Extracted information:
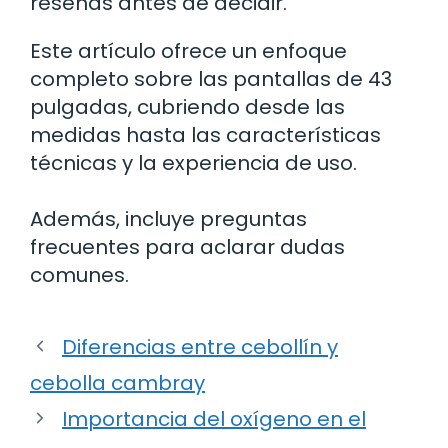
reseñas antes de decidir.
Este artículo ofrece un enfoque
completo sobre las pantallas de 43
pulgadas, cubriendo desde las
medidas hasta las características
técnicas y la experiencia de uso.
Además, incluye preguntas
frecuentes para aclarar dudas
comunes.
Diferencias entre cebollín y
cebolla cambray
Importancia del oxígeno en el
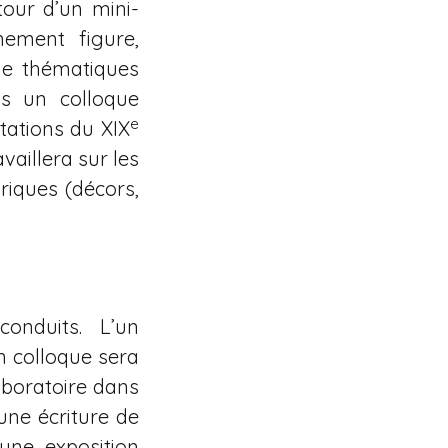
tour d’un mini-
nement figure,
ude thématiques
uis un colloque
e
tations du XIX
vaillera sur les
riques (décors,
onduits. L’un
un colloque sera
aboratoire dans
 une écriture de
 une exposition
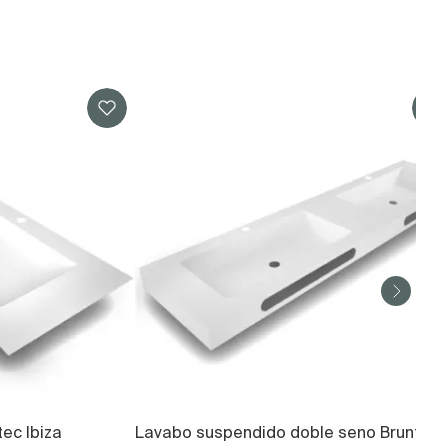
ec Ibiza
Lavabo suspendido doble seno Bruntec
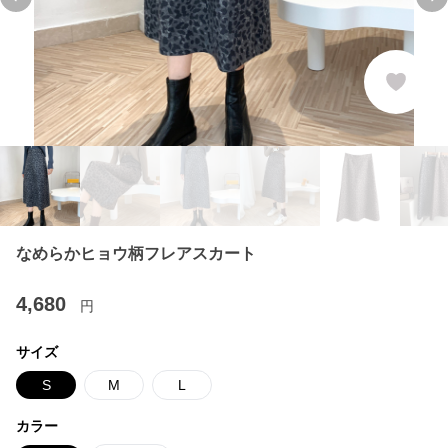
Previous slide
Ne
なめらかヒョウ柄フレアスカート
4,680
円
サイズ
S
M
L
カラー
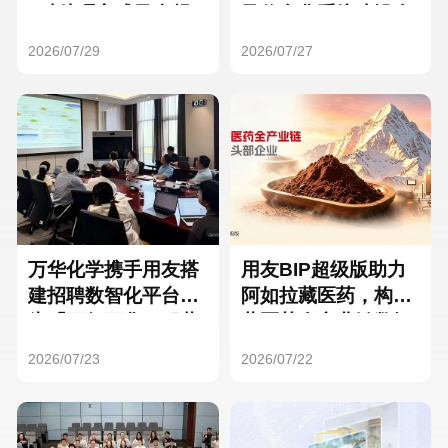
Hong Kong
Macau
3种处理方式及合规
及信息化系统建设全
要点
面启动
2026/07/29
2026/07/27
Taiwan
Global
万华化学携手用友搭
用友BIP超级版助力
建招聘数智化平台，
阿如拉藏医药，构建
为「万亿万华」积蓄
藏医药全产业链数智
核心人才
一体化平台
2026/07/23
2026/07/22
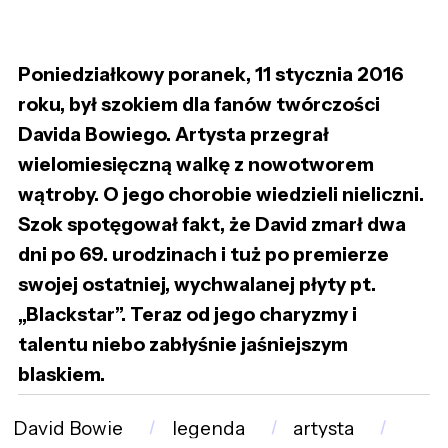
Poniedziałkowy poranek, 11 stycznia 2016
roku, był szokiem dla fanów twórczości
Davida Bowiego. Artysta przegrał
wielomiesięczną walkę z nowotworem
wątroby. O jego chorobie wiedzieli nieliczni.
Szok spotęgował fakt, że David zmarł dwa
dni po 69. urodzinach i tuż po premierze
swojej ostatniej, wychwalanej płyty pt.
„Blackstar”. Teraz od jego charyzmy i
talentu niebo zabłyśnie jaśniejszym
blaskiem.
David Bowie
legenda
artysta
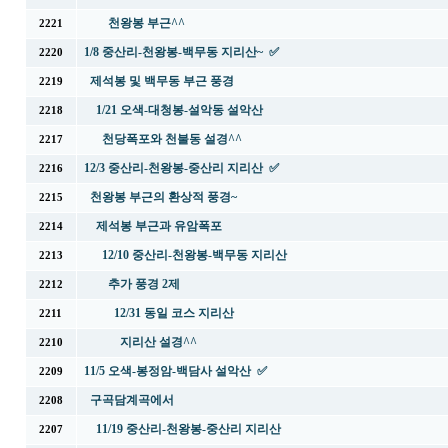
천왕봉 부근^^
2221
1/8 중산리-천왕봉-백무동 지리산~ ✅
2220
제석봉 및 백무동 부근 풍경
2219
1/21 오색-대청봉-설악동 설악산
2218
천당폭포와 천불동 설경^^
2217
12/3 중산리-천왕봉-중산리 지리산 ✅
2216
천왕봉 부근의 환상적 풍경~
2215
제석봉 부근과 유암폭포
2214
12/10 중산리-천왕봉-백무동 지리산
2213
추가 풍경 2제
2212
12/31 동일 코스 지리산
2211
지리산 설경^^
2210
11/5 오색-봉정암-백담사 설악산 ✅
2209
구곡담계곡에서
2208
11/19 중산리-천왕봉-중산리 지리산
2207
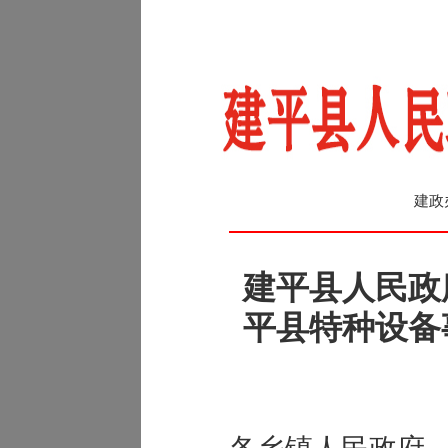
建政
建平县人民政
平县特种设备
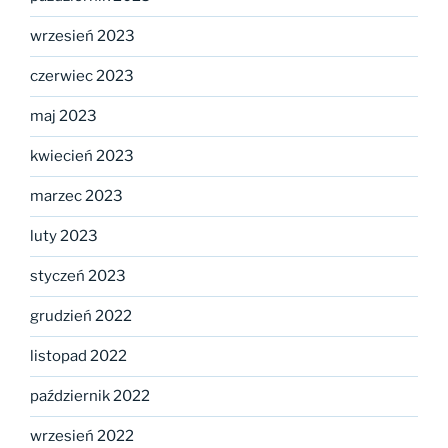
wrzesień 2023
czerwiec 2023
maj 2023
kwiecień 2023
marzec 2023
luty 2023
styczeń 2023
grudzień 2022
listopad 2022
październik 2022
wrzesień 2022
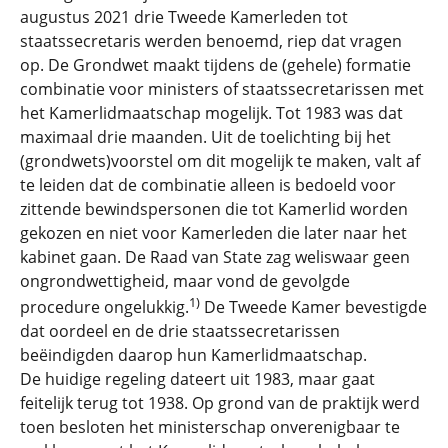
augustus 2021 drie Tweede Kamerleden tot
staatssecretaris werden benoemd, riep dat vragen
op. De Grondwet maakt tijdens de (gehele) formatie
combinatie voor ministers of staatssecretarissen met
het Kamerlidmaatschap mogelijk. Tot 1983 was dat
maximaal drie maanden. Uit de toelichting bij het
(grondwets)voorstel om dit mogelijk te maken, valt af
te leiden dat de combinatie alleen is bedoeld voor
zittende bewindspersonen die tot Kamerlid worden
gekozen en niet voor Kamerleden die later naar het
kabinet gaan. De Raad van State zag weliswaar geen
ongrondwettigheid, maar vond de gevolgde
1)
procedure ongelukkig.
De Tweede Kamer bevestigde
dat oordeel en de drie staatssecretarissen
beëindigden daarop hun Kamerlidmaatschap.
De huidige regeling dateert uit 1983, maar gaat
feitelijk terug tot 1938. Op grond van de praktijk werd
toen besloten het ministerschap onverenigbaar te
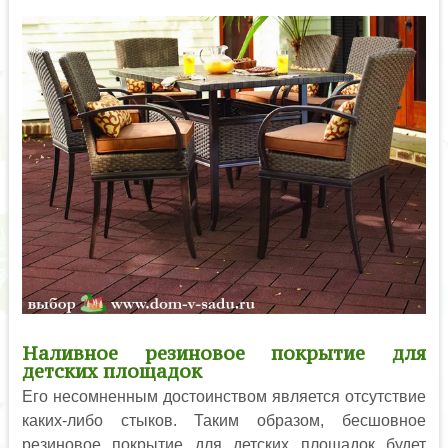
Наливное резиновое покрытие для
детских площадок
Его несомненным достоинством является отсутствие
каких-либо стыков. Таким образом, бесшовное
резиновое покрытие для детских площадок будет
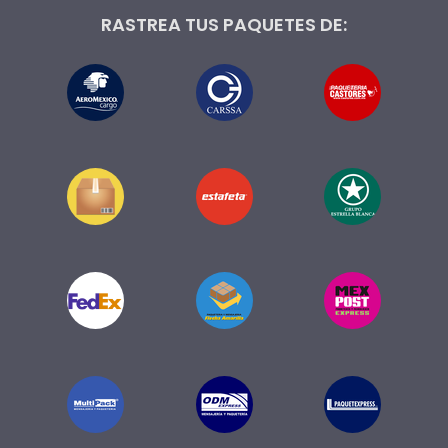
RASTREA TUS PAQUETES DE:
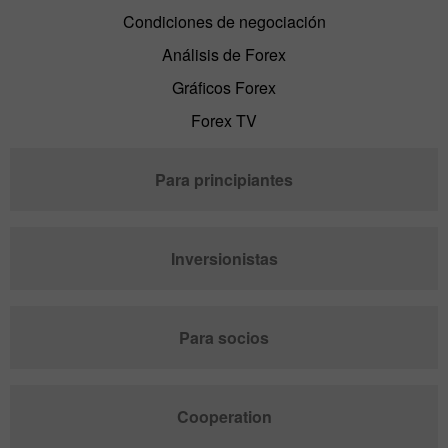
Condiciones de negociación
Análisis de Forex
Gráficos Forex
Forex TV
Para principiantes
Inversionistas
Para socios
Cooperation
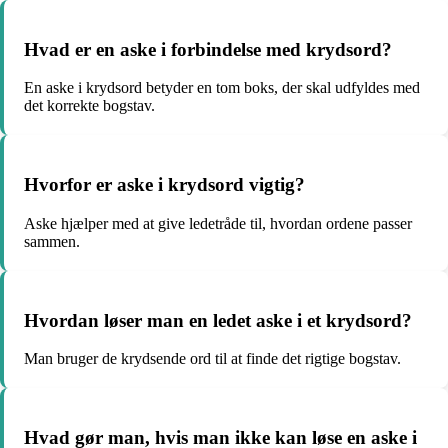
Hvad er en aske i forbindelse med krydsord?
En aske i krydsord betyder en tom boks, der skal udfyldes med
det korrekte bogstav.
Hvorfor er aske i krydsord vigtig?
Aske hjælper med at give ledetråde til, hvordan ordene passer
sammen.
Hvordan løser man en ledet aske i et krydsord?
Man bruger de krydsende ord til at finde det rigtige bogstav.
Hvad gør man, hvis man ikke kan løse en aske i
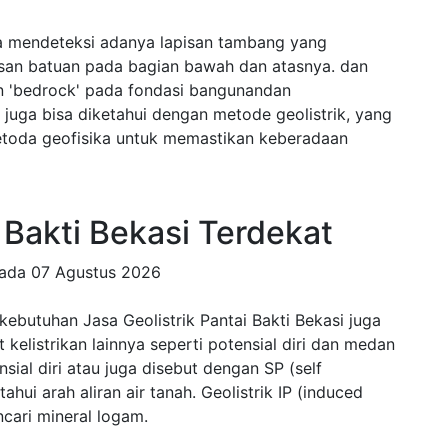
isa mendeteksi adanya lapisan tambang yang
isan batuan pada bagian bawah dan atasnya. dan
n 'bedrock' pada fondasi bangunandan
juga bisa diketahui dengan metode geolistrik, yang
etoda geofisika untuk memastikan keberadaan
i Bakti Bekasi Terdekat
pada
07 Agustus 2026
kebutuhan Jasa Geolistrik Pantai Bakti Bekasi juga
 kelistrikan lainnya seperti potensial diri dan medan
nsial diri atau juga disebut dengan SP (self
hui arah aliran air tanah. Geolistrik IP (induced
cari mineral logam.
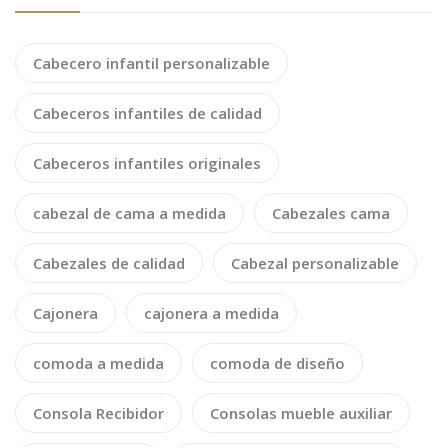
Cabecero infantil personalizable
Cabeceros infantiles de calidad
Cabeceros infantiles originales
cabezal de cama a medida
Cabezales cama
Cabezales de calidad
Cabezal personalizable
Cajonera
cajonera a medida
comoda a medida
comoda de diseño
Consola Recibidor
Consolas mueble auxiliar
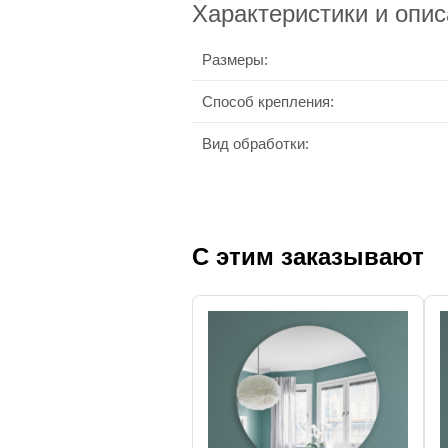
Характеристики и опи
Размеры:
Способ крепления:
Вид обработки:
С этим заказывают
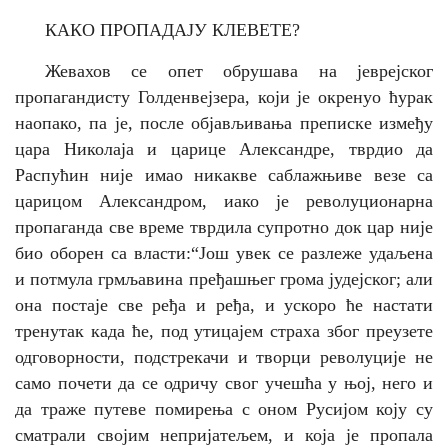
КАКО ПРОПАДАЈУ КЛЕВЕТЕ?
Жевахов се опет обрушава на јеврејског
пропагандисту Голденвејзера, који је окренуо ћурак
наопако, па је, после објављивања преписке између
цара Николаја и царице Александре, тврдио да
Распућин није имао никакве саблажњиве везе са
царицом Александром, иако је револуционарна
пропаганда све време тврдила супротно док цар није
био оборен са власти:“
Још увек се разлеже удаљена
и потмула грмљавина пређашњег грома јудејског; али
она постаје све ређа и ређа, и ускоро ће настати
тренутак када ће, под утицајем страха због преузете
одговорности, подстрекачи и творци револуције не
само почети да се одричу свог учешћа у њој, него и
да траже путеве помирења с оном Русијом коју су
сматрали својим непријатељем, и која је пропала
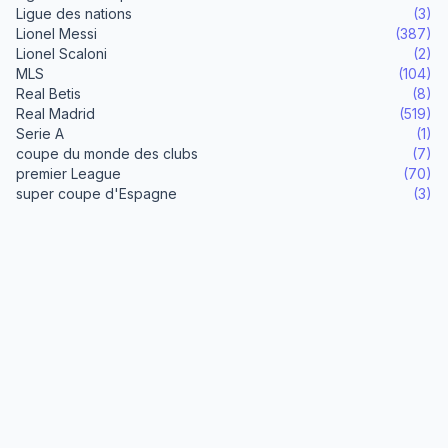
Ligue des nations
(3)
Lionel Messi
(387)
Lionel Scaloni
(2)
MLS
(104)
Real Betis
(8)
Real Madrid
(519)
Serie A
(1)
coupe du monde des clubs
(7)
premier League
(70)
super coupe d'Espagne
(3)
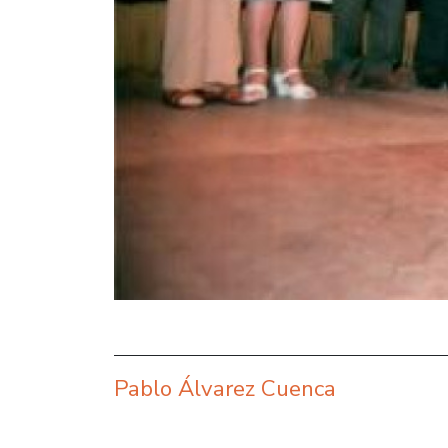
Pablo Álvarez Cuenca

Exercise details:
Copy the data from the line containing "isa mendeteksi adanya lapisan tambang yang" through the line containing "С этим заказывают", with both of those lines included. Leave the pictures out of your copy.

Task solution:
isa mendeteksi adanya lapisan tambang yang
isan batuan pada bagian bawah dan atasnya. dan
n 'bedrock' pada fondasi bangunandan
juga bisa diketahui dengan metode geolistrik, yang
etoda geofisika untuk memastikan keberadaan
i Bakti Bekasi Terdekat
pada
07 Agustus 2026
kebutuhan Jasa Geolistrik Pantai Bakti Bekasi juga
 kelistrikan lainnya seperti potensial diri dan medan
nsial diri atau juga disebut dengan SP (self
hui arah aliran air tanah. Geolistrik IP (induced
cari mineral logam.
Cabecero infantil personalizable
Cabeceros infantiles de calidad
Cabeceros infantiles originales
cabezal de cama a medida
Cabezales cama
Cabezales de calidad
Cabezal personalizable
Cajonera
cajonera a medida
comoda a medida
comoda de diseño
Consola Recibidor
Consolas mueble auxiliar
Характеристики и опи
Размеры:
Способ крепления:
Вид обработки:
С этим заказывают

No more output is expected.